Today's Papers

Take It Like a Statesman

The disputed election results still dominate the front pages of all the majors. According to the Florida secretary of state’s office, Bush’s lead stands at 960 votes. The Associated Press estimates the number to be 327. The recount proved indecisive and actually revealed further irregularities that have prompted a second recount, this one to be done by hand. Republicans are urging Gore to concede “for the good of the country,” and Democrats (for the most part–see below) are counseling patience until the official results are known.

The leads in the New York Times and the Los Angeles Times both report that Bush, confident of victory, is increasing pressure on Gore to concede. James Baker, Bush’s chief representative, warned that entering into protracted legal wrangling would compromise the “rule of law” and undermine the public’s confidence in the political process. Gore’s representatives strongly defended the recount as a means to ensure that procedural flaws don’t jeopardize the will of the citizenry. The Washington Post leads with the manual recount in four Florida counties where nearly 80,000 ballots were discarded either because of “overvoting,” by which more than one candidate was marked, or because of “undervoting,” by which ballots may have been partially marked but were not tabulated by counting machines.

The NYT off-leads Gore’s legal options. His strategists say that they would prefer not to bring the matter before a judge; nonetheless, they are laying the groundwork for litigation: Lawyers have been studying Florida’s voting laws that may challenge the legitimacy of the ballots. The Gore camp has not filed any suits itself, but it has indicated that it would support individual lawsuits.

An LAT front pager examines the choices that Gore faces. He can challenge the results aggressively, but he risks generating long-lasting ill will toward himself and his party. The WP off-lead reports that Democrats, though they support the call for an accurate recount, “screamed like hell” over the suggestion that Gore might continue the fight deep into December. Prominent party officials have expressed concern that gaining the presidency might be a pyrrhic victory for Gore if the public feels that he had to insinuate his way into the office litigiously.

Republicans are busy deciding on their own strategy. The WP fronts the countermoves leaders in the Bush camp are considering. The first option is to take legal action to block the manual recount. (The LAT reports in its lead that Bush has approved a possible suit.) The second option is retaliation: Demand a recount in Wisconsin (where Gore leads by only 6,000 votes), in Oregon (Gore again by 6,000), and in Iowa (Gore by 5,000). The one definite action Republicans have taken is to appeal to Gore’s statesmanship. James Baker admonished, “For the good of the country and for the sake of our standing in the world, the campaigning should end and the business of an orderly transition should begin.” The WP notes that the Democratic camp is divided on how to proceed. Richard Gephardt has called for patience to ensure a thorough and decisive recount. But Bob Dole is reported to have said, “It’s time for [Gore] to say the election is over–let’s go on with the business of America. The recount was held. Bush is still the winner.”

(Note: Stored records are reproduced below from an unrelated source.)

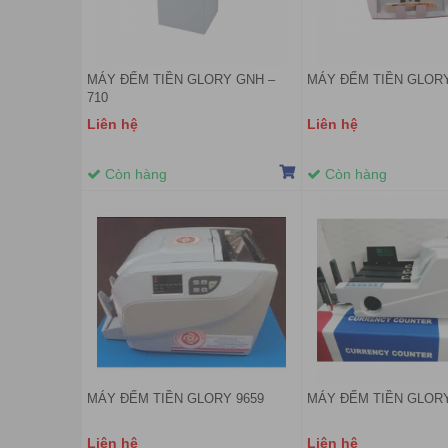
MÁY ĐẾM TIỀN GLORY GNH –
MÁY ĐẾM TIỀN GLORY
710
Liên hệ
Liên hệ
Còn hàng
Còn hàng
MÁY ĐẾM TIỀN GLORY 9659
MÁY ĐẾM TIỀN GLORY
Liên hệ
Liên hệ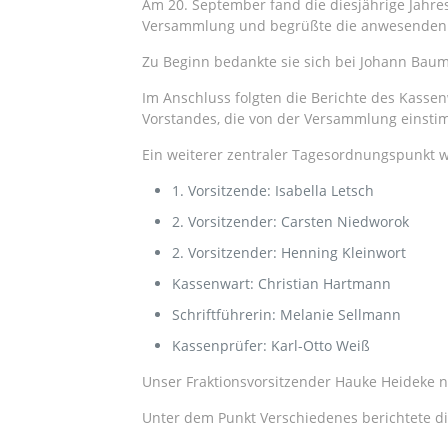
Am 20. September fand die diesjährige Jahre
Versammlung und begrüßte die anwesenden M
Zu Beginn bedankte sie sich bei Johann Baum
Im Anschluss folgten die Berichte des Kasse
Vorstandes, die von der Versammlung einstim
Ein weiterer zentraler Tagesordnungspunkt w
1. Vorsitzende: Isabella Letsch
2. Vorsitzender: Carsten Niedworok
2. Vorsitzender: Henning Kleinwort
Kassenwart: Christian Hartmann
Schriftführerin: Melanie Sellmann
Kassenprüfer: Karl-Otto Weiß
Unser Fraktionsvorsitzender Hauke Heideke nu
Unter dem Punkt Verschiedenes berichtete di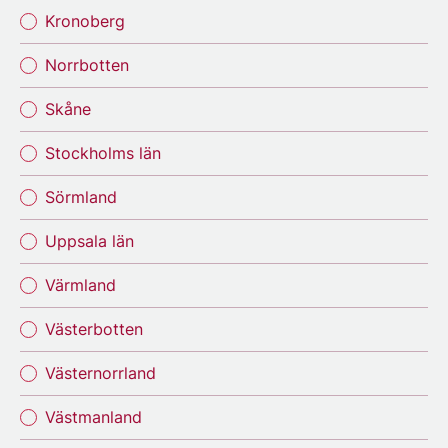
Kronoberg
Norrbotten
Skåne
Stockholms län
Sörmland
Uppsala län
Värmland
Västerbotten
Västernorrland
Västmanland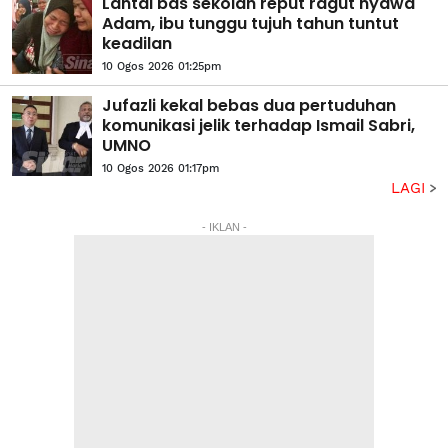
Lantai bas sekolah reput ragut nyawa
Adam, ibu tunggu tujuh tahun tuntut
keadilan
10 Ogos 2026 01:25pm
Jufazli kekal bebas dua pertuduhan
komunikasi jelik terhadap Ismail Sabri,
UMNO
10 Ogos 2026 01:17pm
LAGI
- IKLAN -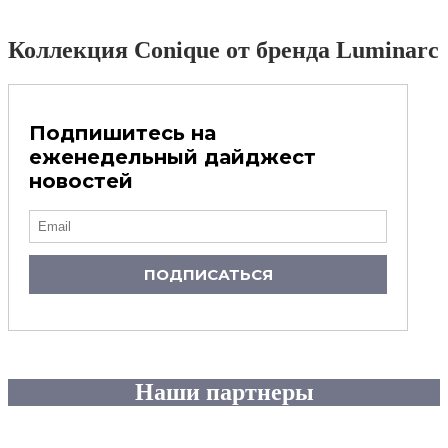
Коллекция Conique от бренда Luminarc
Подпишитесь на
еженедельный дайджест
новостей
ПОДПИСАТЬСЯ
Наши партнеры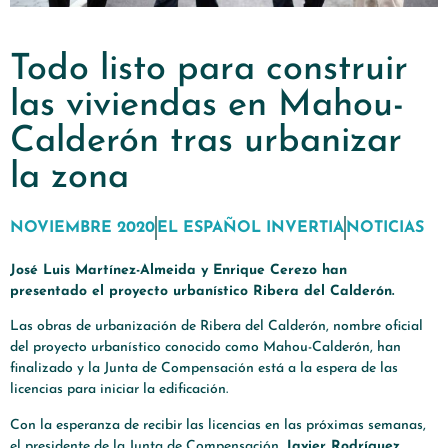
Todo listo para construir
las viviendas en Mahou-
Calderón tras urbanizar
la zona
NOVIEMBRE 2020
EL ESPAÑOL INVERTIA
NOTICIAS
José Luis Martínez-Almeida y Enrique Cerezo han
presentado el proyecto urbanístico Ribera del Calderón.
Las obras de urbanización de Ribera del Calderón, nombre oficial
del proyecto urbanístico conocido como Mahou-Calderón, han
finalizado y la Junta de Compensación está a la espera de las
licencias para iniciar la edificación.
Con la esperanza de recibir las licencias en las próximas semanas,
el presidente de la Junta de Compensación,
Javier Rodríguez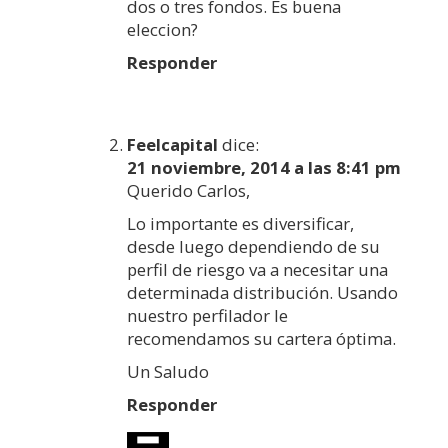
dos o tres fondos. Es buena
eleccion?
Responder
Feelcapital
dice:
21 noviembre, 2014 a las 8:41 pm
Querido Carlos,
Lo importante es diversificar,
desde luego dependiendo de su
perfil de riesgo va a necesitar una
determinada distribución. Usando
nuestro perfilador le
recomendamos su cartera óptima.
Un Saludo
Responder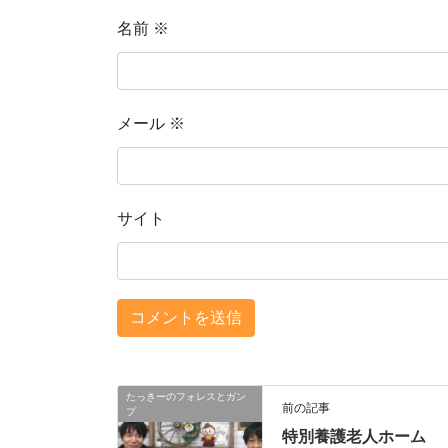
名前
※
メール
※
サイト
たっきーのフォレスとガン
前の記事
プ
特別養護老人ホーム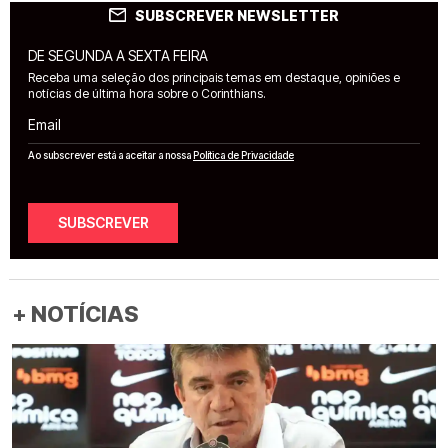
SUBSCREVER NEWSLETTER
DE SEGUNDA A SEXTA FEIRA
Receba uma seleção dos principais temas em destaque, opiniões e
notícias de última hora sobre o Corinthians.
Email
Ao subscrever está a aceitar a nossa
Política de Privacidade
SUBSCREVER
+ NOTÍCIAS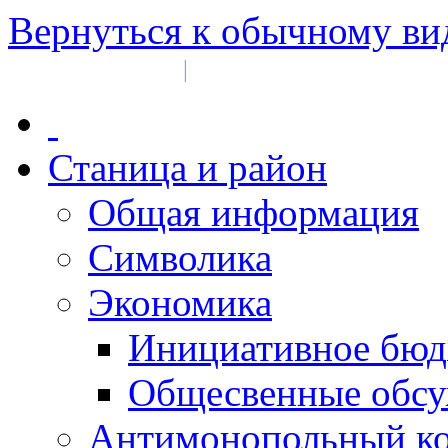
Вернуться к обычному ви
Войти на сайт
Регистрация
|
Станица и район
Общая информация
Символика
Экономика
Инициативное бюд
Общесвенные обс
Антимонопольный к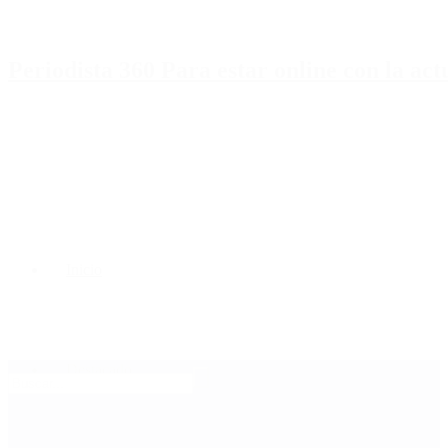
Periodista 360 Para estar online con la ac
Inicio
Destacado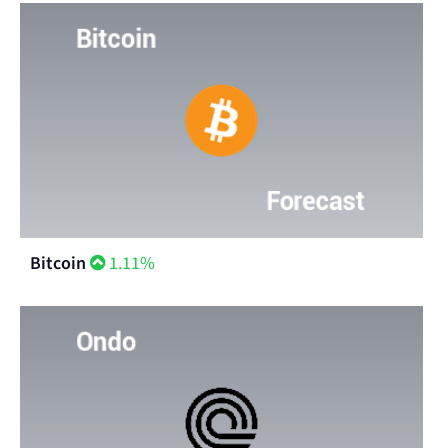
Bitcoin
1.11%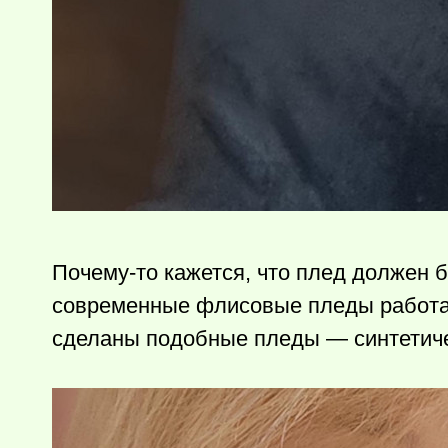
Почему-то
кажется, что плед должен б
современные флисовые пледы работают
сделаны подобные пледы — синтетичес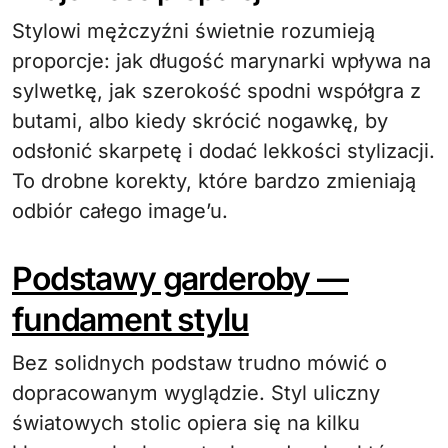
Stylowi mężczyźni świetnie rozumieją
proporcje: jak długość marynarki wpływa na
sylwetkę, jak szerokość spodni współgra z
butami, albo kiedy skrócić nogawkę, by
odsłonić skarpetę i dodać lekkości stylizacji.
To drobne korekty, które bardzo zmieniają
odbiór całego image’u.
Podstawy garderoby —
fundament stylu
Bez solidnych podstaw trudno mówić o
dopracowanym wyglądzie. Styl uliczny
światowych stolic opiera się na kilku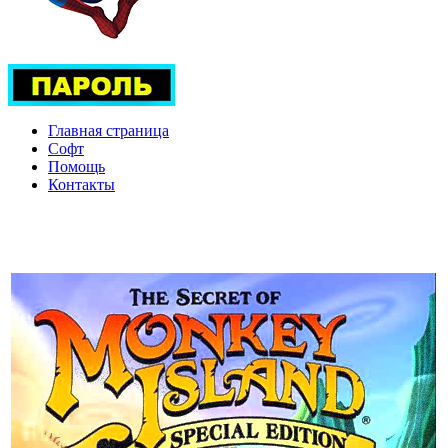
Главная страница
Софт
Помощь
Контакты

The LAT fronts an exposé of the United States’ byzantine, low-tech voting apparatus. Twenty-eight different ballot formats are currently in use. Punch cards are clearly unreliable and high-tech alternatives aren’t much better. Online voting experiments have produced only mixed results because of security and encryption issues.

The WP runs two more front-pagers on the election debacle: 1) Voting glitches occur more frequently than is commonly believed. The reasons why? Shortage of ballots; shortage of voting machines; ballots lost in transit; malfunction of tabulating machines; failure to count absentee ballots; and sometimes shabby ballot design. 2) Palm Beach voters complained early and often about problems at the polls. By mid-morning many had called commissioners to complain about the confusing “butterfly” ballot. By mid-afternoon, Theresa LaPore, designer of the confusing ballot, issued an independently baffling memo to polling administrators: “ATTENTION ALL POLL WORKERS. Please remind ALL voters coming in that they are to vote for only one (1) presidential candidate and that they are to punch the hole next to the arrow next to the number next to the candidate they wish to vote for.”

The WP fronts only one non-election story. The Clinton administration is expected to issue a final rule Monday requiring virtually all the nation’s employers to protect workers from repetitive stress injuries.

The NYT and the LAT both front the dip in the Dow and Nasdaq. Analysts attribute the trend to concern about anemic corporate profits and a weakening economy.

Election coverage left little front-page room for other major stories. The NYT and the LAT go inside with today’s general election in Bosnia that will help determine the fate of its nationalist parties. The NYT also runs inside the clashes in Gaza and the West Bank that broke out in the wake of the Israeli assassination of Palestinian paramilitary leader, Hussein Obaiyat.